Your copy of the listing should match it exactly, only without pictures.

### Supplied data
# # # # #

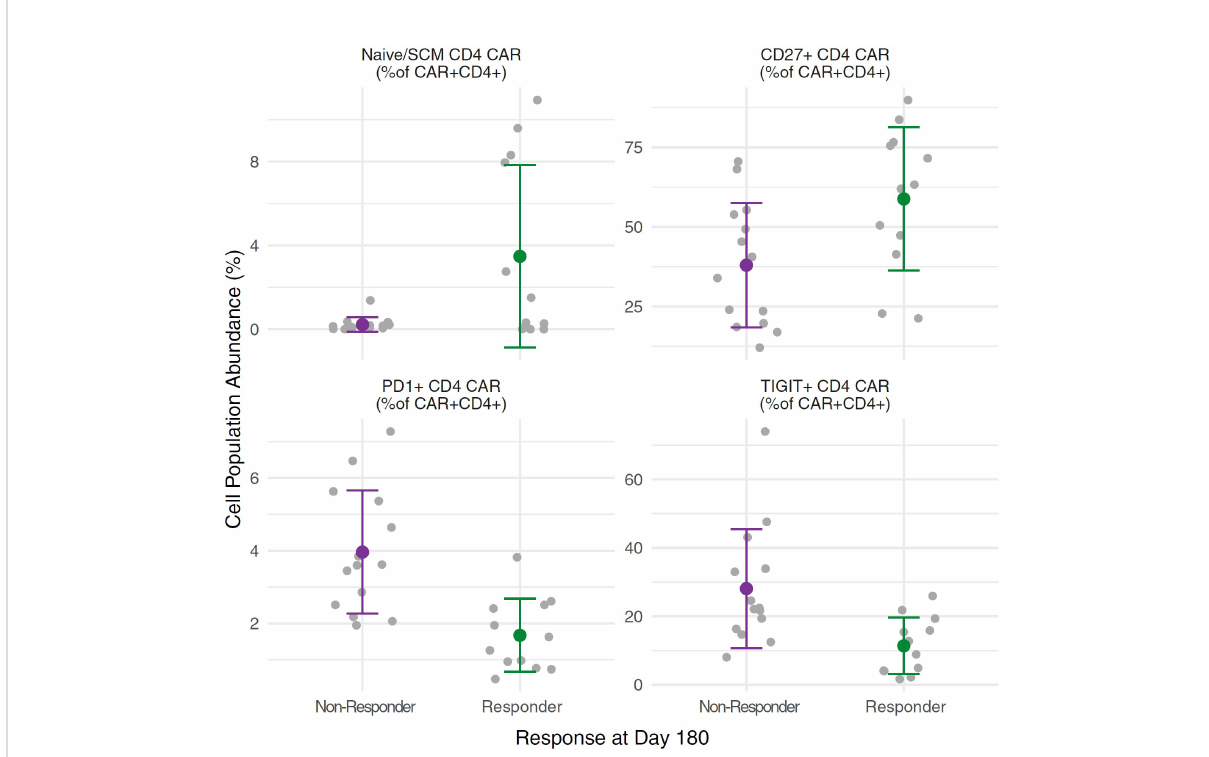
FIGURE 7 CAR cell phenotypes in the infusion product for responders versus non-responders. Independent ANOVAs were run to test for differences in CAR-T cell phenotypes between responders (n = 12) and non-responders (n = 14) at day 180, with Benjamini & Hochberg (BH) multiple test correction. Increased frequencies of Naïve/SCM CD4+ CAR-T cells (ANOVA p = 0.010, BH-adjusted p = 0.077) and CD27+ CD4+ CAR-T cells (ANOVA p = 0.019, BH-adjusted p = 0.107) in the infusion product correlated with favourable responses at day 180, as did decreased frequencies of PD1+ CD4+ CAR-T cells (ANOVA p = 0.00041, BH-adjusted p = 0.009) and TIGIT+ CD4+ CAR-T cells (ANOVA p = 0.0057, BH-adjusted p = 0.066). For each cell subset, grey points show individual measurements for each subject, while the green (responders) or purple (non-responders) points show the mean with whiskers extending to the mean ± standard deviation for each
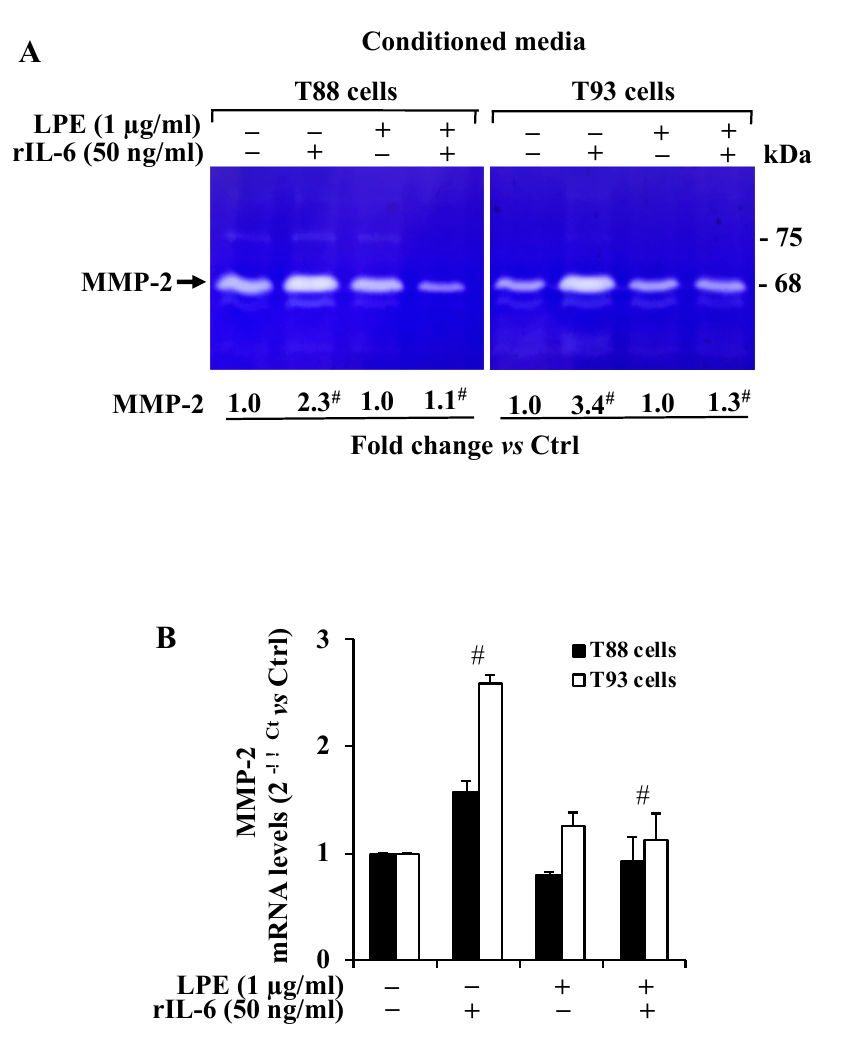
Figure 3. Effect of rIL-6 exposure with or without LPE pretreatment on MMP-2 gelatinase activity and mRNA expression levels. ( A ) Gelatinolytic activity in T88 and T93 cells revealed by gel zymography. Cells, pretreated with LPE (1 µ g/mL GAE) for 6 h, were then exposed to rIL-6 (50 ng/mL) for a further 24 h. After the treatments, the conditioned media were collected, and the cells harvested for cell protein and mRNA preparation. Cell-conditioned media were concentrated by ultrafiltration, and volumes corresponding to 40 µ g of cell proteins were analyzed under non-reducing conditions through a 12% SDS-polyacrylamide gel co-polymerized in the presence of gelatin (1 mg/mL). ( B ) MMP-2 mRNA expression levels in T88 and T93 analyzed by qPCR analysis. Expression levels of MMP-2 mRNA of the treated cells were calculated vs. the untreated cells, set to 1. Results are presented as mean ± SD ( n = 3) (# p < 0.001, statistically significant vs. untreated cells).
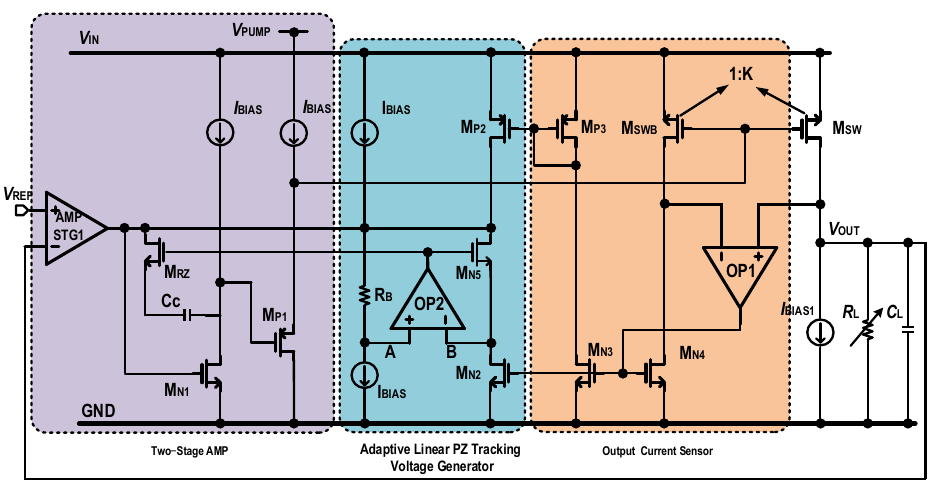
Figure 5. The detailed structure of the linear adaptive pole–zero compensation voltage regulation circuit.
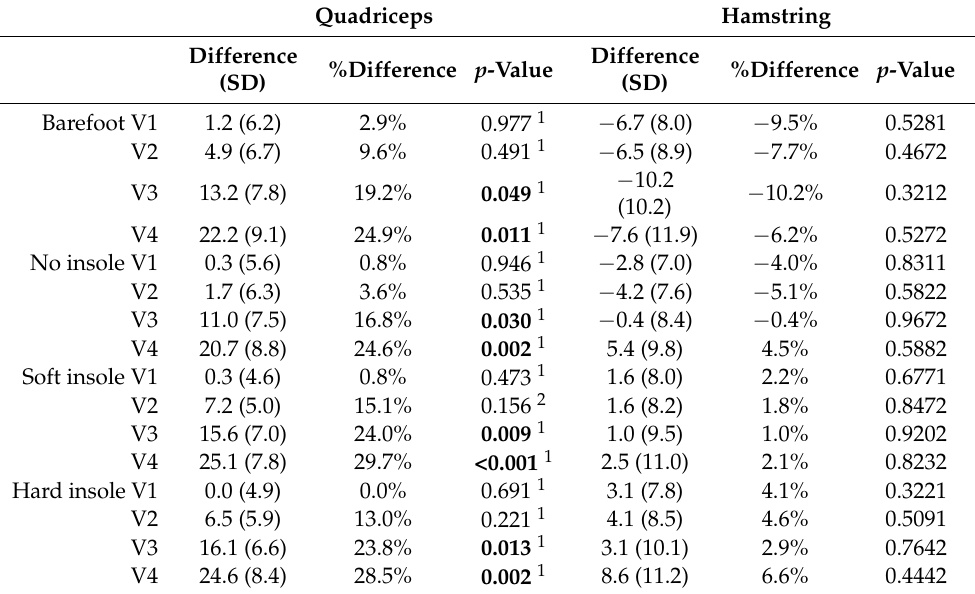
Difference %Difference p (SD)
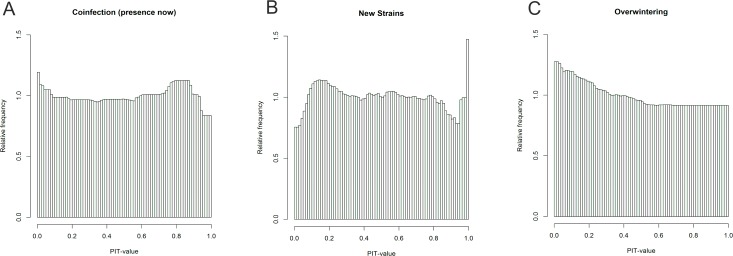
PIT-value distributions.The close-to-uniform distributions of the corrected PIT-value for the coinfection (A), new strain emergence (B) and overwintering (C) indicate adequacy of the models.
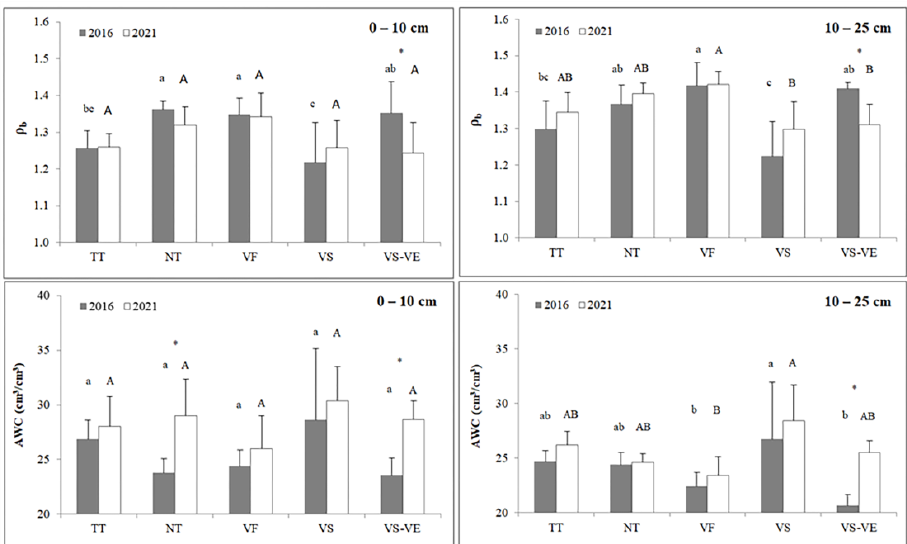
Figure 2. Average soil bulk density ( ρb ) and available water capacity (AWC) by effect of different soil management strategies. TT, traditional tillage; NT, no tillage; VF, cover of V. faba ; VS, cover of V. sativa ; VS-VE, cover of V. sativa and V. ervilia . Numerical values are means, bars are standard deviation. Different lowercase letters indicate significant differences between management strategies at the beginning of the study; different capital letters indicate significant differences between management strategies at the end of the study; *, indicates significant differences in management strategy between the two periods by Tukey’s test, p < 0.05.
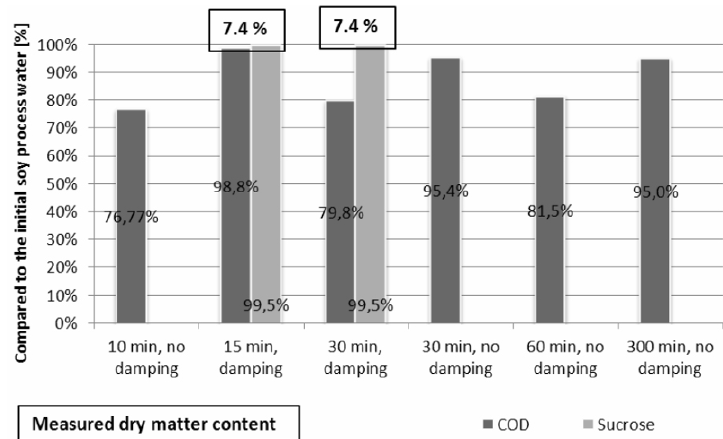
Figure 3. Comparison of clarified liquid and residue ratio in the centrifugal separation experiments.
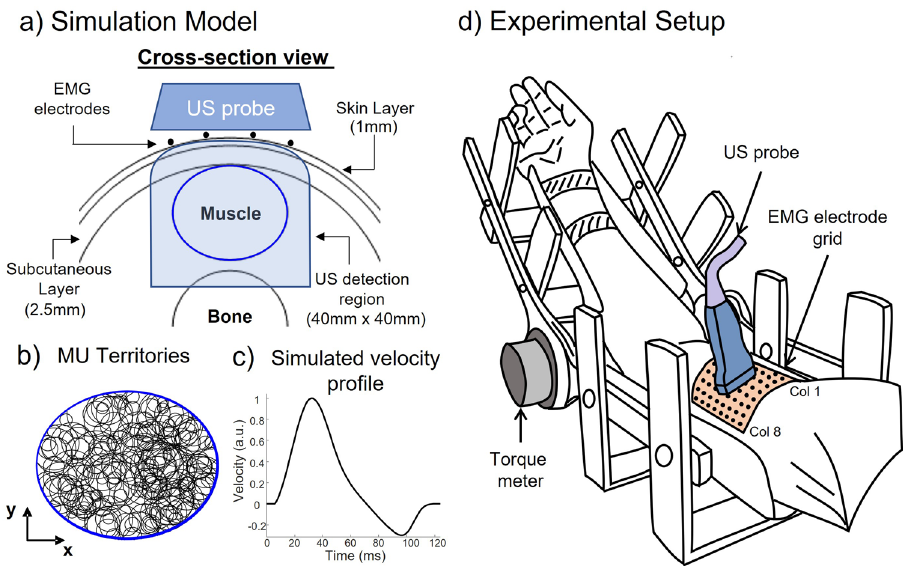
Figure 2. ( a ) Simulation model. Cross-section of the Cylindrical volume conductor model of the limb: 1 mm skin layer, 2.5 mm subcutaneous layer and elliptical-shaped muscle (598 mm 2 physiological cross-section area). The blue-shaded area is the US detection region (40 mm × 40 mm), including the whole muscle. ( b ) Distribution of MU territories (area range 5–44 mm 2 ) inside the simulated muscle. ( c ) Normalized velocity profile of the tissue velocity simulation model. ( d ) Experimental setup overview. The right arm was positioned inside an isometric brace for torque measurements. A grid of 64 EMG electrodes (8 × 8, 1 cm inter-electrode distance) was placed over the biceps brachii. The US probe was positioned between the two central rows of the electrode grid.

# # # # #

### Answer space
FIGURE 7 CAR cell phenotypes in the infusion product for responders versus non-responders. Independent ANOVAs were run to test for differences in CAR-T cell phenotypes between responders (n = 12) and non-responders (n = 14) at day 180, with Benjamini & Hochberg (BH) multiple test correction. Increased frequencies of Naïve/SCM CD4+ CAR-T cells (ANOVA p = 0.010, BH-adjusted p = 0.077) and CD27+ CD4+ CAR-T cells (ANOVA p = 0.019, BH-adjusted p = 0.107) in the infusion product correlated with favourable responses at day 180, as did decreased frequencies of PD1+ CD4+ CAR-T cells (ANOVA p = 0.00041, BH-adjusted p = 0.009) and TIGIT+ CD4+ CAR-T cells (ANOVA p = 0.0057, BH-adjusted p = 0.066). For each cell subset, grey points show individual measurements for each subject, while the green (responders) or purple (non-responders) points show the mean with whiskers extending to the mean ± standard deviation for each
Figure 3. Effect of rIL-6 exposure with or without LPE pretreatment on MMP-2 gelatinase activity and mRNA expression levels. ( A ) Gelatinolytic activity in T88 and T93 cells revealed by gel zymography. Cells, pretreated with LPE (1 µ g/mL GAE) for 6 h, were then exposed to rIL-6 (50 ng/mL) for a further 24 h. After the treatments, the conditioned media were collected, and the cells harvested for cell protein and mRNA preparation. Cell-conditioned media were concentrated by ultrafiltration, and volumes corresponding to 40 µ g of cell proteins were analyzed under non-reducing conditions through a 12% SDS-polyacrylamide gel co-polymerized in the presence of gelatin (1 mg/mL). ( B ) MMP-2 mRNA expression levels in T88 and T93 analyzed by qPCR analysis. Expression levels of MMP-2 mRNA of the treated cells were calculated vs. the untreated cells, set to 1. Results are presented as mean ± SD ( n = 3) (# p < 0.001, statistically significant vs. untreated cells).
Figure 5. The detailed structure of the linear adaptive pole–zero compensation voltage regulation circuit.
Difference %Difference p (SD)
PIT-value distributions.The close-to-uniform distributions of the corrected PIT-value for the coinfection (A), new strain emergence (B) and overwintering (C) indicate adequacy of the models.
Figure 2. Average soil bulk density ( ρb ) and available water capacity (AWC) by effect of different soil management strategies. TT, traditional tillage; NT, no tillage; VF, cover of V. faba ; VS, cover of V. sativa ; VS-VE, cover of V. sativa and V. ervilia . Numerical values are means, bars are standard deviation. Different lowercase letters indicate significant differences between management strategies at the beginning of the study; different capital letters indicate significant differences between management strategies at the end of the study; *, indicates significant differences in management strategy between the two periods by Tukey’s test, p < 0.05.
Figure 3. Comparison of clarified liquid and residue ratio in the centrifugal separation experiments.
Figure 2. ( a ) Simulation model. Cross-section of the Cylindrical volume conductor model of the limb: 1 mm skin layer, 2.5 mm subcutaneous layer and elliptical-shaped muscle (598 mm 2 physiological cross-section area). The blue-shaded area is the US detection region (40 mm × 40 mm), including the whole muscle. ( b ) Distribution of MU territories (area range 5–44 mm 2 ) inside the simulated muscle. ( c ) Normalized velocity profile of the tissue velocity simulation model. ( d ) Experimental setup overview. The right arm was positioned inside an isometric brace for torque measurements. A grid of 64 EMG electrodes (8 × 8, 1 cm inter-electrode distance) was placed over the biceps brachii. The US probe was positioned between the two central rows of the electrode grid.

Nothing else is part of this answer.